--- TASK LIST ---
1 > Copy everything from "- This also" down to "Python file instead." in the post on notebook version control, swapping "meaningful" for "readable".
2 > Write the next part of the post on notebook version control, continuing after its final sentence.

--- DOCUMENT EXTRACT ---
━━━
Which type of notebooks need a version control workflow? ¶

But let’s first take a step back. Whether we actually need version control depends on what the purpose of the notebook is. We can roughly distinguish two types of notebooks.

Firstly, we have exploratory notebooks that can be used for experimentation, early development, and exploration. This type of notebook should be treated as a historical and dated (possibly outdated!) record of some analysis that provided insights at some moment in a project. In this sense the notebook code does not have to be up to date with the latest changes. For this type of “lab” notebook, most difficulties concerning version control can be avoided by following these recommendations:

Exploratory notebooks should have a single author who is the owner of the analysis
A minimal version control approach is possible: others do not push changes in that notebook, unless explicitly coordinated with the owner of the notebook.
- This should avoid having to review unreadable diffs
- And also avoid merge conflicts altogether
Mention the date and the author name of the analysis in the file name to make the historical character and owner explicit

Secondly, in some workflows one may want to collaborate with multiple people on the same notebook or even have notebooks in production (looking at you, Databricks). In these cases, notebooks store the most up-to-date and polished up output of some analysis that can be presented to stakeholders. But the most notable difference is that this type of notebook is the responsibility of the whole data science team. As a result, the notebook workflow should support more advanced version control, such as the code review process via pull requests and handling merge conflicts. The rest of this post explains such a workflow.

General recommendations ¶

To start, I make these general recommendations for all notebooks that are committed to a Git repository:

Clear all cell outputs before committing a notebook to the repository
- This avoids cluttering Git diffs with anything other than code, although this will not prevent changes in metadata to be pushed.
- If notebook output has to be put under version control, convert the notebook to html (using “save as” or nbconvert) and commit the html instead.
Store notebooks apart from the main source code of a project. I personally use a dedicated notebooks folder.
- This also allows you to more easily trigger a separate workflow for notebooks (see below).
- This keeps the main source code of a project uncluttered with dated notebooks.

Motivation of the chose workflow ¶

The core idea of this workflow is to convert notebooks to regular scripts and use these to create meaningful diffs for reviewing. This basic workflow could work something like this:

When you need to diff a notebook, export to Python using jupyter nbconvert and diff the Python file instead.
━━━
--- GIVEN ENTRIES ---
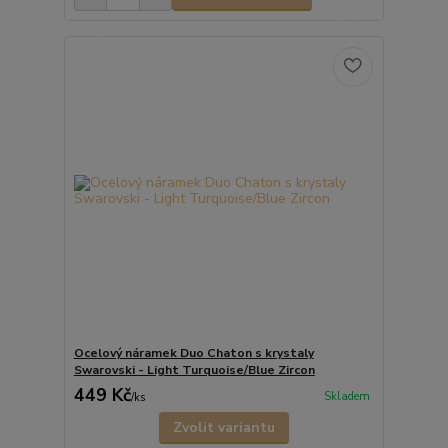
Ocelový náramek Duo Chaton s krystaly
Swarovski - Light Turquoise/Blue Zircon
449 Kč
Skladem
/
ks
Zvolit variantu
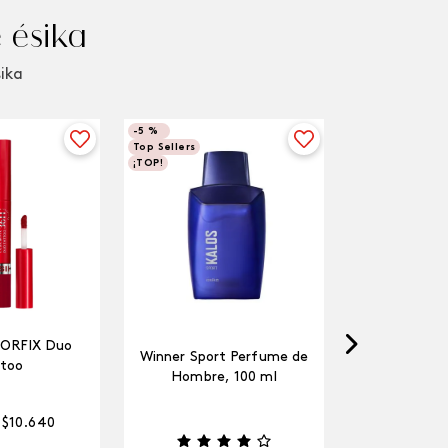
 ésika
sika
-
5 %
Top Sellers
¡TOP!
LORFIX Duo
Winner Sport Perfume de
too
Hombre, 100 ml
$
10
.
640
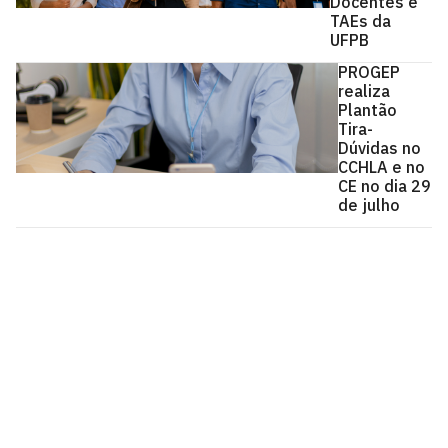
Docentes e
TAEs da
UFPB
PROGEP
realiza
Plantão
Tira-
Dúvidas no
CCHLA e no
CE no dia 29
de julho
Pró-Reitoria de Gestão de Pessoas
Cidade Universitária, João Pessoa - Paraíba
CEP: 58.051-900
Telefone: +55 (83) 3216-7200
━━━
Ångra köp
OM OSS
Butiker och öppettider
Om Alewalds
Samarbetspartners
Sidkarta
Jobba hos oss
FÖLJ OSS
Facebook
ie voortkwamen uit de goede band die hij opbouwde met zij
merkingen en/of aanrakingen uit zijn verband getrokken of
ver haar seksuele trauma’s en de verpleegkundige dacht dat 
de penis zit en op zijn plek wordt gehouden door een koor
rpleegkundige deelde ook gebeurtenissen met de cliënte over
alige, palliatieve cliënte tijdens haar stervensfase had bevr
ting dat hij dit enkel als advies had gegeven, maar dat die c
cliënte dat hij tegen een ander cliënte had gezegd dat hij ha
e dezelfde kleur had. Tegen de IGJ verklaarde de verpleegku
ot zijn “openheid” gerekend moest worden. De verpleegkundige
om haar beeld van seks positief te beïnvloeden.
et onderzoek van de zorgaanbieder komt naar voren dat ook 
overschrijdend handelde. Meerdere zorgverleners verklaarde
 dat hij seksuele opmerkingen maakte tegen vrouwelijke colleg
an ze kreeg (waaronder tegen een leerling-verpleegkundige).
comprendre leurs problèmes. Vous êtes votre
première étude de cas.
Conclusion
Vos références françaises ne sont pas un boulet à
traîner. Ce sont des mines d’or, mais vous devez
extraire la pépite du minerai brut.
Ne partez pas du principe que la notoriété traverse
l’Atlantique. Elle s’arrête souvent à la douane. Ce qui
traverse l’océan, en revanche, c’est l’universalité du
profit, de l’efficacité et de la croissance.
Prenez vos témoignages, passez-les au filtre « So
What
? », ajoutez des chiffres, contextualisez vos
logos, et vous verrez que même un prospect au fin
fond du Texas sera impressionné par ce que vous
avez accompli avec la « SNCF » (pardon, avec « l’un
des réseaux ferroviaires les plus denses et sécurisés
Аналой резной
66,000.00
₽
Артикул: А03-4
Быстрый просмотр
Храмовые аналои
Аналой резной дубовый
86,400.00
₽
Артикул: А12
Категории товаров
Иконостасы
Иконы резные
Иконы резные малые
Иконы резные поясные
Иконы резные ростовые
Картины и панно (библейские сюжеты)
━━━
--- SET OF ANSWERS ---
1 >
- This also allows you to more easily trigger a separate workflow for notebooks (see below).
- This keeps the main source code of a project uncluttered with dated notebooks.

Motivation of the chose workflow ¶

The core idea of this workflow is to convert notebooks to regular scripts and use these to create readable diffs for reviewing. This basic workflow could work something like this:

When you need to diff a notebook, export to Python using jupyter nbconvert and diff the Python file instead.

2 >
When you need output, use nbconvert to execute the notebook and convert the output to html
Before committing a notebook, clear the outputs to minimize unreadable blobs

To convert to HTML: jupyter nbconvert /notebooks/example.ipnb --output-dir="/results" --output="example.html".

To convert to Python: jupyter nbconvert /notebooks/example.ipnb --to="python" --output-dir="/results" --output="example" or the newer syntax jupyter nbconvert --to script notebook.ipynb. Notice the absence of the .py extension if you specify a to argument. Multiple notebooks can be converted using a wildcard.

If you want to have executed notebooks in your production environment, you can 1) commit the Python version of the notebook and 2) execute the notebook with a call to nbconvert in a pipeline, such as Github Actions ( example GitHub Actions workflow). This allows you to execute a notebook without opening the notebook in your browser. You execute a notebook with cleared outputs as such:

jupyter nbconvert --to notebook --execute notebook_cleared.ipynb --output notebook_executed

However, a downside of nbconvert is that the conversion is uni-directional from notebook to script, so one cannot reconstruct the notebook after making changes in the generated script. In other words, the corresponding script would be used strictly for reviewing purposes, but the notebook would stay the single source of truth. The jupytext tool solves this problem by doing a bi-directional synchronization between a notebook and its corresponding script.

We should also note that this workflow requires several manual steps that can be easily forgotten and messed up. It is possible to write post-save Jupyter hooks to automate these steps, but a limitation is that such a configuration would be user-specific. It is also possible to use Git hooks, but these are project-specific and would require all team members to copy in the correct scripts in a project’s .git folder. Instead, we’d like to describe a workflow that can be installed in a new project in a uniform manner, such that each team member is guaranteed to use the same workflow. We’ll use the multi-language pre-commit framework to install a jupytext synchronization hook.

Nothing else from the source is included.